Sunday, August 13, 2006

Clear Flour Bread - Ooh La La

I lived in Aix-en-Provence, France for about 5 months when I was in college and ever since then have been keeping an eye out for a place that makes Pain au Chocolat (chocolate croissants) that live up to the mini warm, flaky ones I used to buy right from a bodega-like open window on my way to or from class. Well, so far I have had no luck. However, today I had one that comes close, right in Brookline, at Clear Flour Bread. While the croissant was not warm, it was very flaky and the bittersweet chocolate inside was of the highest quality (the French wouldn't have it any other way). So needless to say, this was a delightful discovery. But this was just the tip of the iceberg of the wonderful assortment of baked delights that come out of this small, wonderful European bakery.
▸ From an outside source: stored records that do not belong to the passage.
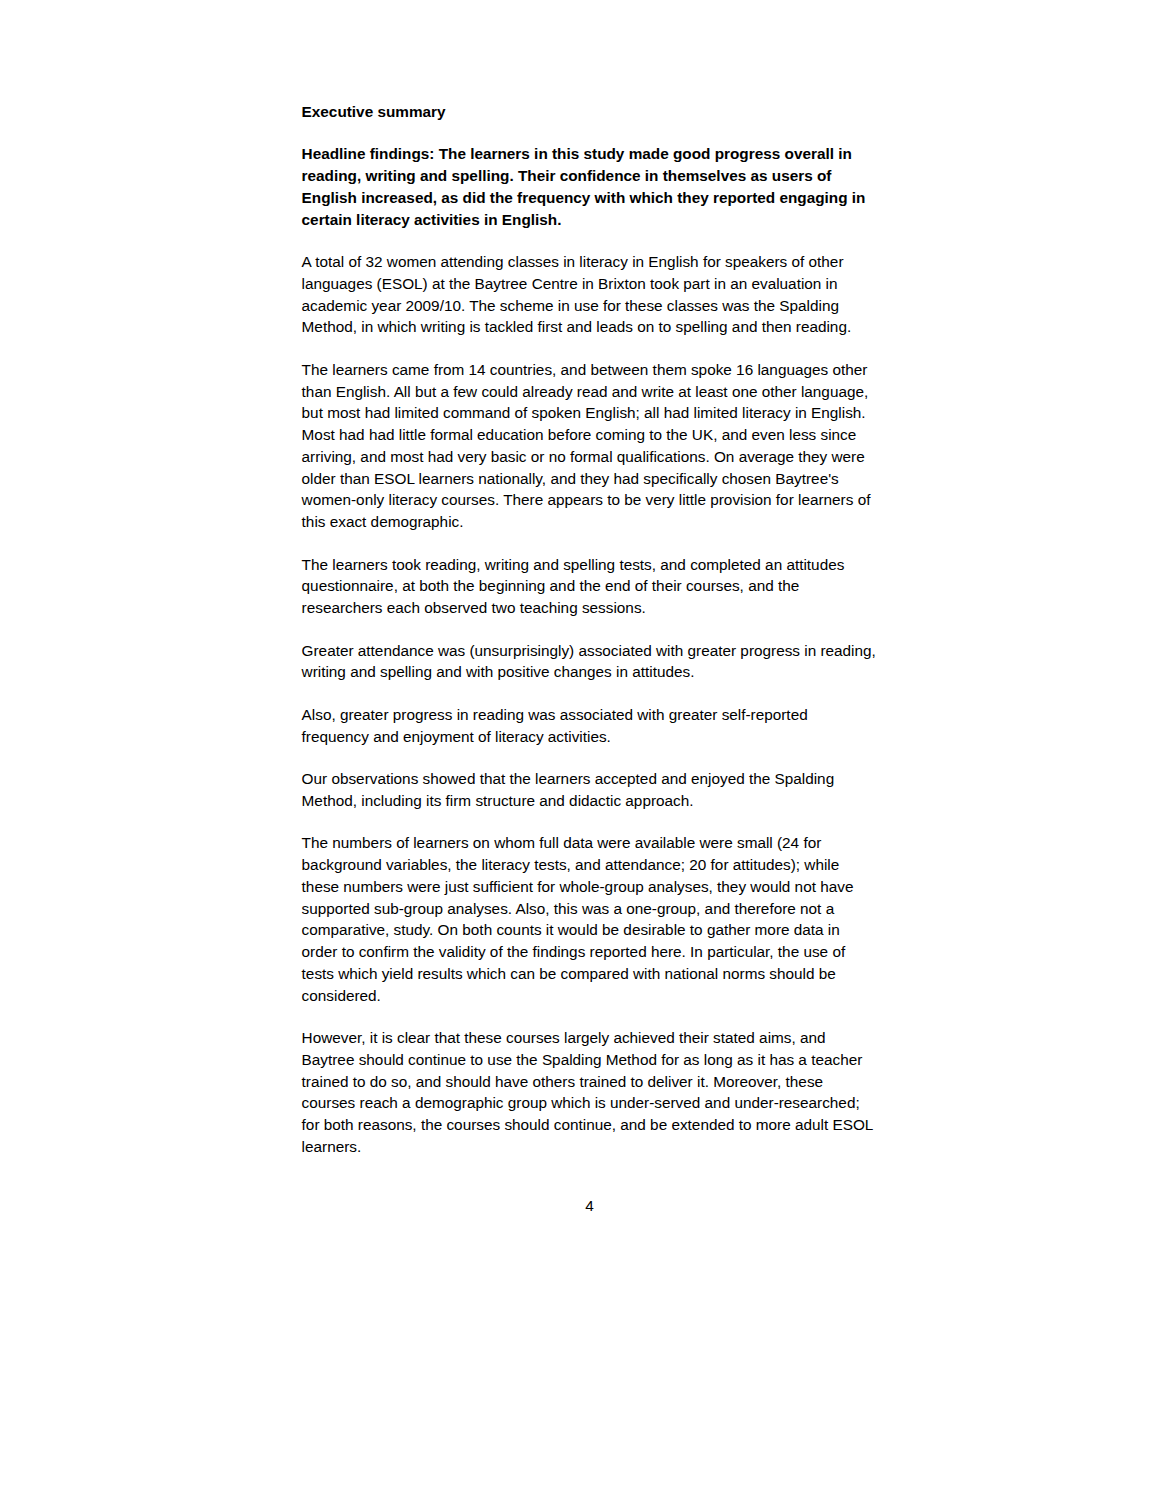Executive summary
Headline findings: The learners in this study made good progress overall in reading, writing and spelling. Their confidence in themselves as users of English increased, as did the frequency with which they reported engaging in certain literacy activities in English.
A total of 32 women attending classes in literacy in English for speakers of other languages (ESOL) at the Baytree Centre in Brixton took part in an evaluation in academic year 2009/10. The scheme in use for these classes was the Spalding Method, in which writing is tackled first and leads on to spelling and then reading.
The learners came from 14 countries, and between them spoke 16 languages other than English. All but a few could already read and write at least one other language, but most had limited command of spoken English; all had limited literacy in English. Most had had little formal education before coming to the UK, and even less since arriving, and most had very basic or no formal qualifications. On average they were older than ESOL learners nationally, and they had specifically chosen Baytree's women-only literacy courses. There appears to be very little provision for learners of this exact demographic.
The learners took reading, writing and spelling tests, and completed an attitudes questionnaire, at both the beginning and the end of their courses, and the researchers each observed two teaching sessions.
Greater attendance was (unsurprisingly) associated with greater progress in reading, writing and spelling and with positive changes in attitudes.
Also, greater progress in reading was associated with greater self-reported frequency and enjoyment of literacy activities.
Our observations showed that the learners accepted and enjoyed the Spalding Method, including its firm structure and didactic approach.
The numbers of learners on whom full data were available were small (24 for background variables, the literacy tests, and attendance; 20 for attitudes); while these numbers were just sufficient for whole-group analyses, they would not have supported sub-group analyses. Also, this was a one-group, and therefore not a comparative, study. On both counts it would be desirable to gather more data in order to confirm the validity of the findings reported here. In particular, the use of tests which yield results which can be compared with national norms should be considered.
However, it is clear that these courses largely achieved their stated aims, and Baytree should continue to use the Spalding Method for as long as it has a teacher trained to do so, and should have others trained to deliver it. Moreover, these courses reach a demographic group which is under-served and under-researched; for both reasons, the courses should continue, and be extended to more adult ESOL learners.
4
Clear Flour is a bit tucked away, off Comm Ave. in Brookline but you'd never know it. There's always a line to get in which is partially due to the fact that the place is tiny inside and only holds about 4 - 5 people at a time. But it's also due to the fact that this bakery is amazing. One step inside and you'll be smitten. There are breads of every size and shape (braided, baguettes, country loaves, etc.) as well as tarts, cookies, sticky buns and other guilty pleasures. It is the closest thing that I have seen to the types of bakeries you see in France on practically every corner (those people know how to live).

In addition to the Pain au Chocolat, I sampled an Almond Macaroon, a Sticky Bun with Walnuts, and a Roasted Tomato Quiche (Heck, it was Sunday, we decided it was okay to be bad). The Macaroon was perfect. A little crisp on the outside, slightly gooey on the inside. The Sticky Bun was very buttery, not too sticky, and ordering one with walnuts is a must (they sell them without but what's the point). The Roasted Tomato Quiche was the pièce de résistance in my opinion. They use grueyére cheese in the crust so that it doesn't get soggy. The roasted tomatoes were stellar, so much flavor and they didn't make the quiche watery in the least which often happens. The quiche custard was very fluffy, almost more like the best scrambled eggs you've ever had than a typical quiche. The crust was perfectly crisp and flaky. An absolute winner all around. They offer the quiche in a full-size (serves about 5) as well as individual size portion.

I think it is very difficult to capture the French bakery experience in America, partly because there is such a high turnover of bread and pastries in France that their baked goods are almost always still warm out of the oven which you cannot beat. However, Clear Flour does a wonderful job. I look forward to returning to try another thing I have not been able to find here in the U.S. - a light, crispy baguette. An authentic French baguette is so light that you can easily eat through at least half of it just walking down the street. Baguettes here are much heavier and denser. But maybe I will be presently surprised at what Clear Flour has to offer. I look forward to finding out. In the meantime, I am happy to have discovered the most amazing homemade quiche I have ever had. If you're in the neighborhood, I highly recommend stopping in for one. Heat it up or eat it cold. Delicious either way.